Author Paul McCusker
Drive-By Advice

Life, As I Find It

I’ve been grateful to those who wrote with advice about handling my Evangelical Protestant friends and family. The only problem, I think, is that some of the advice assumes two things. First, that I’m talking to a willing or eager non-Catholic who really wants to know about it. Second, the other personal is rational.

If the first case is true then, yes, it’s an entirely different type of conversation. If it’s not true, then I’m up against people who may feel I’m being intrusive or defensive or proselytizing or aggressive or whatever (even if they brought up the subject). So it goes.

It’s the assumption that people are rational I find problematic. When it comes to Catholicism, non-Catholics (and, sadly, a few Catholics) have been so misinformed about what it truly is and what it truly teaches that they can’t be rational. Whatever I might be explaining, no matter how calmly, there is a shrill voice in their ears reminding them of all the misinformed thoughts they know to be true about Catholicism and Catholics. For me personally, they may be thinking:

He’s been brainwashed by the Pope. He worships Mary. He’s part of a cult that crucifies Jesus every Sunday. He dupes himself into believing the wine and bread really are the blood and body of Christ. He’s given up his true Christian faith. He’s only mouthing what he’s been taught to say. It’s just another “phase” he’s going through.

Or, in a less personal way, they may be thinking:

All priests are child-molesters (and it’s because they’re not allowed to marry). The Pope is just a man and can’t be infallible. The Church is all about money. Catholics live like hell all week, then go to Confession and Mass on the weekend and think it’s all right. They’re trying to work their way into heaven. Nothing they believe is in the Bible – it was made up years after Jesus. It’s a cult. It killed Protestants every chance it got. They need to accept Jesus in their hearts.

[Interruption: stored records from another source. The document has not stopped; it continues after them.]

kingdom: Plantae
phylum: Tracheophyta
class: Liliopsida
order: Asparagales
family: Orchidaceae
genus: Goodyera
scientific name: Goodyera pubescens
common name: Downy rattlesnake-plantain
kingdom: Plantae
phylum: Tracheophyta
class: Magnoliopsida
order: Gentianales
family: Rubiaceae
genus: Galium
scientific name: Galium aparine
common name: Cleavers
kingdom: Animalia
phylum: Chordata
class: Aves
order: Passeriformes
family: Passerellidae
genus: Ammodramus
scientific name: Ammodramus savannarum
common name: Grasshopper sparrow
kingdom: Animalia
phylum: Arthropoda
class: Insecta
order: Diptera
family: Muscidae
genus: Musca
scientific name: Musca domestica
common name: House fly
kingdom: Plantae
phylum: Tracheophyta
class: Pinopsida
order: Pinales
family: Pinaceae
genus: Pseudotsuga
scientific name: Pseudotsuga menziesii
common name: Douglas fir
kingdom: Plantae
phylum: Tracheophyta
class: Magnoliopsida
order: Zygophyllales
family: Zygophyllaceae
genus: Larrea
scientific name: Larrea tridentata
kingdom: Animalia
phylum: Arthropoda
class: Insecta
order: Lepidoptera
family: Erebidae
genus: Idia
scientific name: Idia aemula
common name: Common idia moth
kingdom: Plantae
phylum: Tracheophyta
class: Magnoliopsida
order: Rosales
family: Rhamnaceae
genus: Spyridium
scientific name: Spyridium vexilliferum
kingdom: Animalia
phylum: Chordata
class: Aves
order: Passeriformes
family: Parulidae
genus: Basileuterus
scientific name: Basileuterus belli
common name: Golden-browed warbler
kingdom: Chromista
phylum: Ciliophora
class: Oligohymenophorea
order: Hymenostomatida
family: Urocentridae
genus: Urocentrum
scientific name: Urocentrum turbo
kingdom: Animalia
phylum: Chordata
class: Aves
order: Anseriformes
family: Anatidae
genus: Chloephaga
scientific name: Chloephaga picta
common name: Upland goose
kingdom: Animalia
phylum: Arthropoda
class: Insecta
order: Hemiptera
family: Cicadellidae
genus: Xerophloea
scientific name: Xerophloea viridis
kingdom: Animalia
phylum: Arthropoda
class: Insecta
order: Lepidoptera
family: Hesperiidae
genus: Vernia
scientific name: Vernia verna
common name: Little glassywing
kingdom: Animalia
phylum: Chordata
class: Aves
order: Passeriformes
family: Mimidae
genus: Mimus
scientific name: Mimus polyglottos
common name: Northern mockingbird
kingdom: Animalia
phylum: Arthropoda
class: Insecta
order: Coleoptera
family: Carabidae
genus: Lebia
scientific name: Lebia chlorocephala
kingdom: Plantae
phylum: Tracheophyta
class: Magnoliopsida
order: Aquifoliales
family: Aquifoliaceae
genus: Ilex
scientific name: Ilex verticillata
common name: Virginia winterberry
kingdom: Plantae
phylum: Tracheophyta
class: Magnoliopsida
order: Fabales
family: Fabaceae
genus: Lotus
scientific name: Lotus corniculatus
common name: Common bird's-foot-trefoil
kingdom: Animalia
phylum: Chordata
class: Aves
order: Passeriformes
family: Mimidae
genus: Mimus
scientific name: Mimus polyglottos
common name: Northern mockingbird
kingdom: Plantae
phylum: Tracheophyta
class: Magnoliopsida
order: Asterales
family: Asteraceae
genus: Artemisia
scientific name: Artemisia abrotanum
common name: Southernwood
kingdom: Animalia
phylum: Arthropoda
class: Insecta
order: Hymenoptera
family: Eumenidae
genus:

I have been truly surprised over the past few years by how normally rational people become completely irrational when it comes to the Catholic Church. It’s astonishing, really. Few other topics of conversation I have elicit that kind of response – to the degree that people forget basic civility in how they talk.

Maybe it’s just the environment in which I live and work, but the irrationality of it all seems pervasive. Many people don’t want to know the truth about the Catholic Church. If they have to discuss it at all, it’s only to affirm their misinformation, not correct it.

I don’t mean to sound defeatist. These are challenges, not finalities. I only write about them to demonstrate some of what we, as Catholics, are up against. And it makes me work harder to discern how to communicate my faith in a meaningful way.

It also pushes me to remember the difference between what I am called to do – and what the Holy Spirit is able to do.